Kenyataan ini mematahkan pernyataan Dede Oetomo, aktivis homoseksual pendiri Gaya Nusantara, salah satu organisasi LGBT di Indonesia, dalam fit and proper test calon komisioner Komnas HAM di Komisi III DPR RI, Selasa (16/10/2012). Dia menegaskan:
“Kita ini meniru homophobia dari Barat, padahal di Barat homophobia sudah selesai.”
Seputar Homophobia
Dengan merujuk kepada beberapa sumber, laman Wikipedia mendefinisikan homophobia sebagai berikut:
“Homophobia is a range of negative attitudes and feelings toward homosexuality or people who are identified or perceived as being lesbian, gay, bisexual or transgender (LGBT).”

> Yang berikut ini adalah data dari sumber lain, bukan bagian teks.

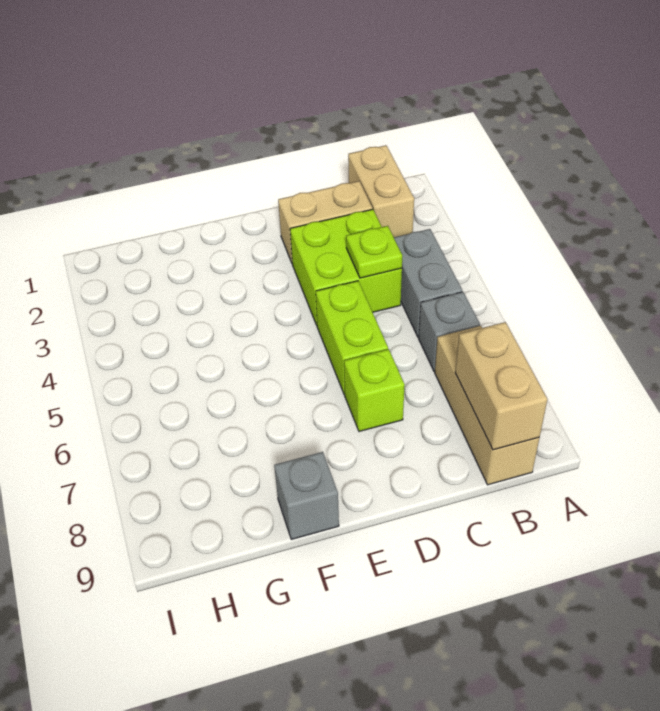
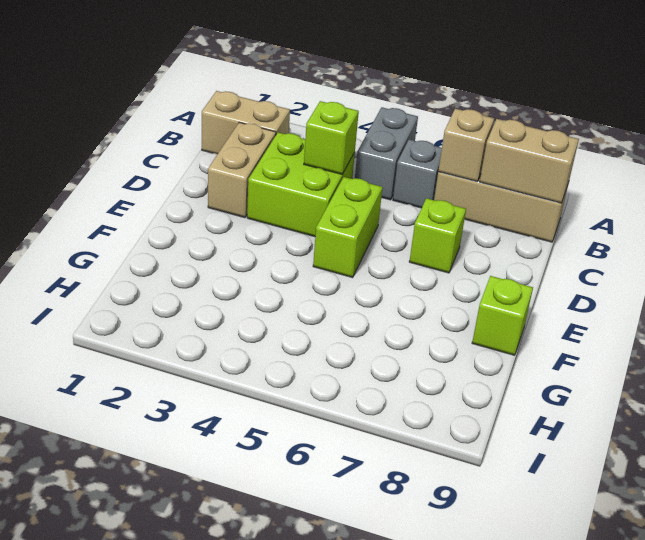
grey brick B4:B5 level 1 -> grey brick A5:B5 level 1
none -> tan brick B7 level 2
lime plate C4 level 2 -> lime brick C4 level 2
lime brick D5:D6 level 1 -> lime brick D5:E5 level 1
grey brick F9 level 1 -> lime brick F9 level 1

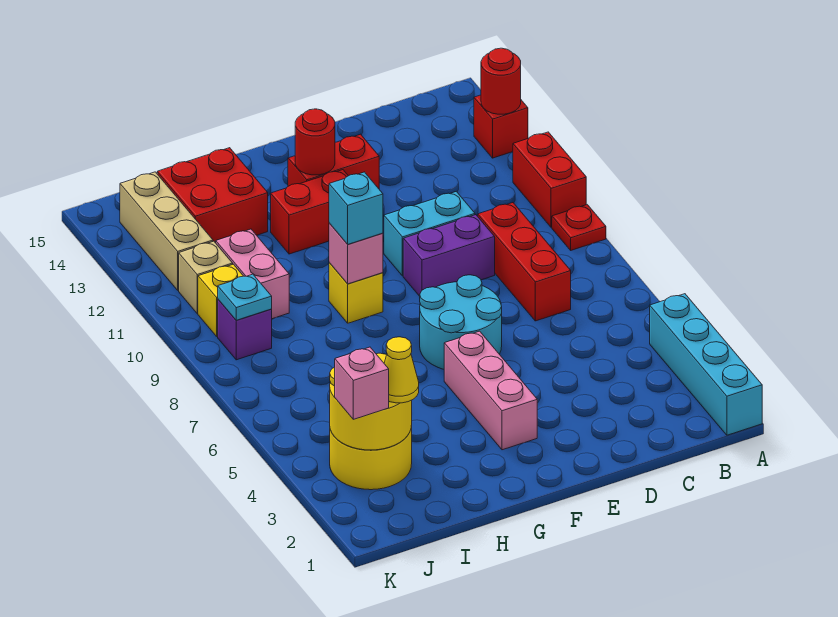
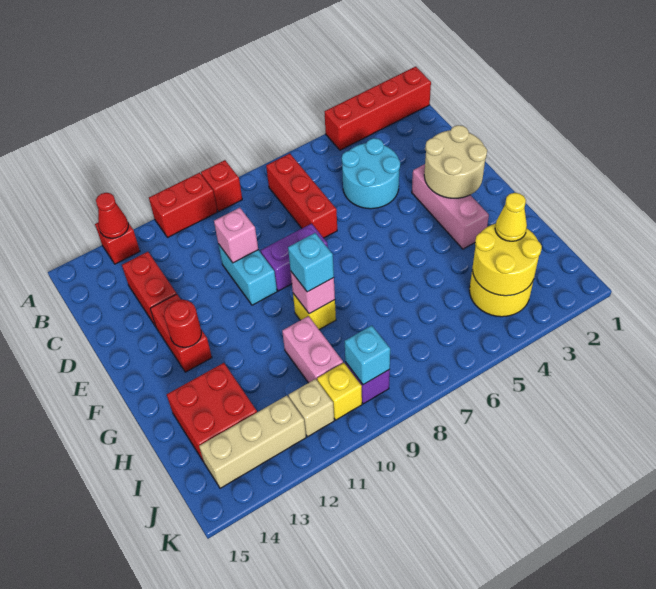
cyan brick A1:A4 level 1 -> red brick A1:A4 level 1
red plate A9 level 1 -> red brick A9 level 1
red round brick A13 level 2 -> red cone A13 level 2
red brick C7:C9 level 1 -> red brick B7:D7 level 1
purple brick D9:E9 level 1 -> purple brick E8:E9 level 1
none -> tan round brick E2:F3 level 2
cyan round brick E6:F7 level 1 -> cyan round brick C4:D5 level 1
pink brick F3:F5 level 1 -> pink brick E3:G3 level 1
red brick F12:G12 level 1 -> red brick C13:D13 level 1
pink brick I10:I11 level 1 -> pink brick H10:I10 level 1
pink brick J3 level 3 -> pink brick D10 level 2
cyan plate J9 level 2 -> cyan brick J9 level 2

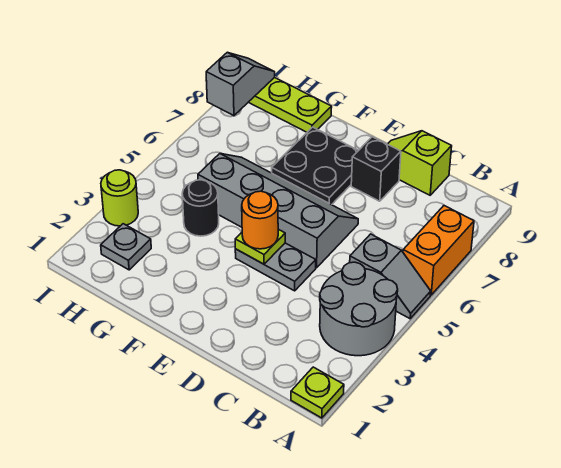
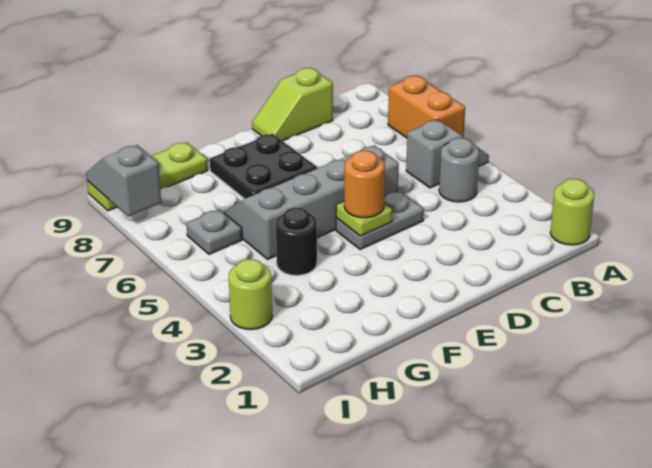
lime plate A1 level 1 -> lime round brick A1 level 1
grey round brick A3:B4 level 1 -> grey round brick B4 level 1
black brick D8 level 1 -> none
grey plate H2 level 1 -> grey plate H6 level 1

(Homophobia adalah berbagai sikap dan perasaan negatif terhadap homoseksualitas atau orang-orang yang diidentifikasi atau dianggap sebagai lesbian, gay, biseksual atau transgender (LGBT).
Informasi detil tentang homophobia bisa merujuk pada halaman web berikut:http://en.wikipedia.
Homophobia Dalam Masyarakat Barat Modern
Chilla Bulbeck, professor di jurusan Women’s Studies di University of Adelaide dalam bukunya tersebut dalam sub bab Homosexual Acts and Homosexual Lives (hal. 149) dengan mengutip dari buku “Epistemology of the Closet” (Berkeley and Los Angeles: University of California Press, 1990) karya Eve Kosofsky Sedgwick menyatakan meskipun masyarakat Barat memiliki subkultur homoseksual, mereka juga memiliki homophobia yang kuat dan sikap-sikap yang kontradiksi bagi ekspreksi identitas gay.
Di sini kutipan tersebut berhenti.